To mitigate that toll, Nanzer said teams probably will play multiple road matches in a row, for example playing all of the league’s Asia-based teams during the same road trip. Nanzer said the schedule wasn’t solid enough to know what the longest road trip could be, but he did say that teams on extended road trips could get a bye week following any lengthy time away from home.

Nanzer decline to provide a figure on what the travel will cost teams but said expenses would not range into the millions.

Given the large investments by team owners, Nanzer acknowledged that the league does feel some pressure to deliver results through the local model, but that the goal is for long-term growth rather than short-term success.

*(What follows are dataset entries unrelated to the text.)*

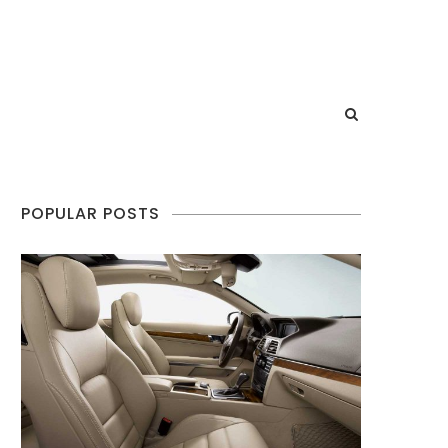
POPULAR POSTS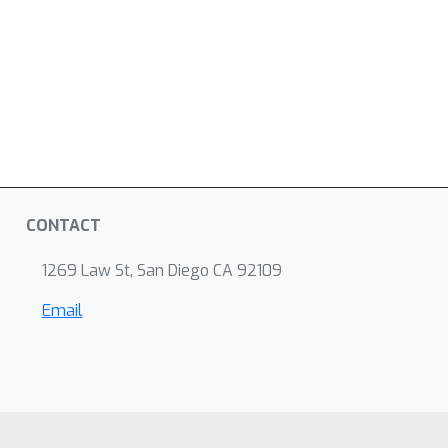
CONTACT
1269 Law St, San Diego CA 92109
Email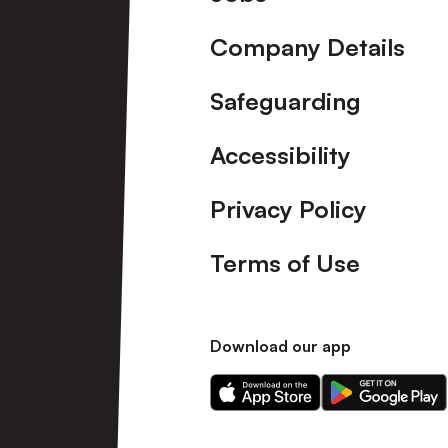
Company Details
Safeguarding
Accessibility
Privacy Policy
Terms of Use
Download our app
Download
Download
our
our
app
app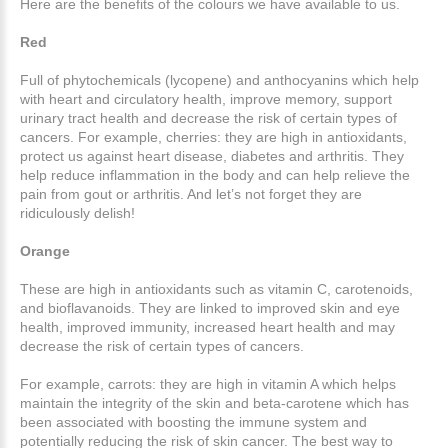
Here are the benefits of the colours we have available to us.
Red
Full of phytochemicals (lycopene) and anthocyanins which help
with heart and circulatory health, improve memory, support
urinary tract health and decrease the risk of certain types of
cancers. For example, cherries: they are high in antioxidants,
protect us against heart disease, diabetes and arthritis. They
help reduce inflammation in the body and can help relieve the
pain from gout or arthritis. And let’s not forget they are
ridiculously delish!
Orange
These are high in antioxidants such as vitamin C, carotenoids,
and bioflavanoids. They are linked to improved skin and eye
health, improved immunity, increased heart health and may
decrease the risk of certain types of cancers.
For example, carrots: they are high in vitamin A which helps
maintain the integrity of the skin and beta-carotene which has
been associated with boosting the immune system and
potentially reducing the risk of skin cancer. The best way to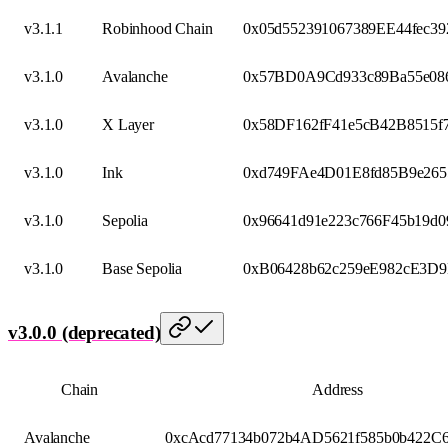
v3.1.1
Robinhood Chain
0x05d552391067389EE44fec39
v3.1.0
Avalanche
0x57BD0A9Cd933c89Ba55e08
v3.1.0
X Layer
0x58DF162fF41e5cB42B8515f
v3.1.0
Ink
0xd749FAe4D01E8fd85B9e26
v3.1.0
Sepolia
0x96641d91e223c766F45b19d
v3.1.0
Base Sepolia
0xB06428b62c259eE982cE3D
v3.0.0 (deprecated)
Chain
Address
Avalanche
0xcAcd77134b072b4AD5621f585b0b422C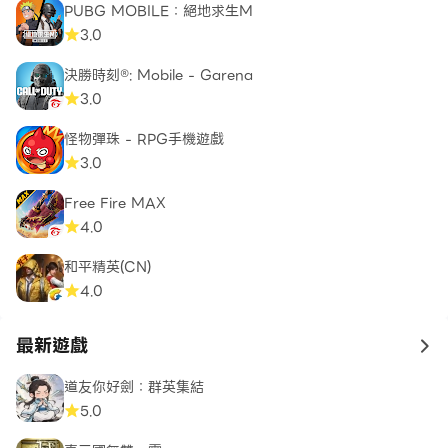
PUBG MOBILE：絕地求生M
3.0
決勝時刻®: Mobile - Garena
3.0
怪物彈珠 - RPG手機遊戲
3.0
Free Fire MAX
4.0
和平精英(CN)
4.0
最新遊戲
to 
道友你好劍：群英集結
5.0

“Our teams recognize that we’re not trying to build something for five years,” he said. “We’re trying to build something that stands the test of time. . . . No one has any expectation that we’re selling out the Staples Center on 20 dates. That’s not the goal. The goal is to build this over time.”

The league held last year’s inaugural Grand Finals in Brooklyn’s Barclays Center, selling approximately 18,000 tickets over the two-day event.

With a start date in place, the teams must find suitable facilities to serve as their home venues. Several cities, including the District (home to the Washington Justice), Dallas and Orlando, have recently opened esports-specific arenas that could provide the desired combination of technological infrastructure and seating capacity. No team has announced a home venue.

The OWL will provide a small dose of its home-game dynamic during its 2019 season. The first of the so-called “homestand weekend” matches is slated for the Dallas area April 27-28 at Allen Event Center, which has a capacity of 7,000. Events also will be held this year in Atlanta and Los Angeles. Tickets for the Dallas event start at $35.

Pachter said he believes the challenge facing the OWL extends beyond resonating in its assigned markets, particularly regarding acquiring new fans.

“It’s far from clear that the OWL model works,” Pachter said. “The ‘payoff’ for the owners is to drive huge audiences, and the game is behind a paywall [retailing for around $40], so it will be hard to get a gigantic fan base.

“I think it’s a complicated endeavor for viewers even if they play, but it’s impossible to follow if the viewer hasn’t played the game. I think that OWL viewing is similar to golf: If you play, it makes sense to you. If you don’t, it’s a snooze to watch.”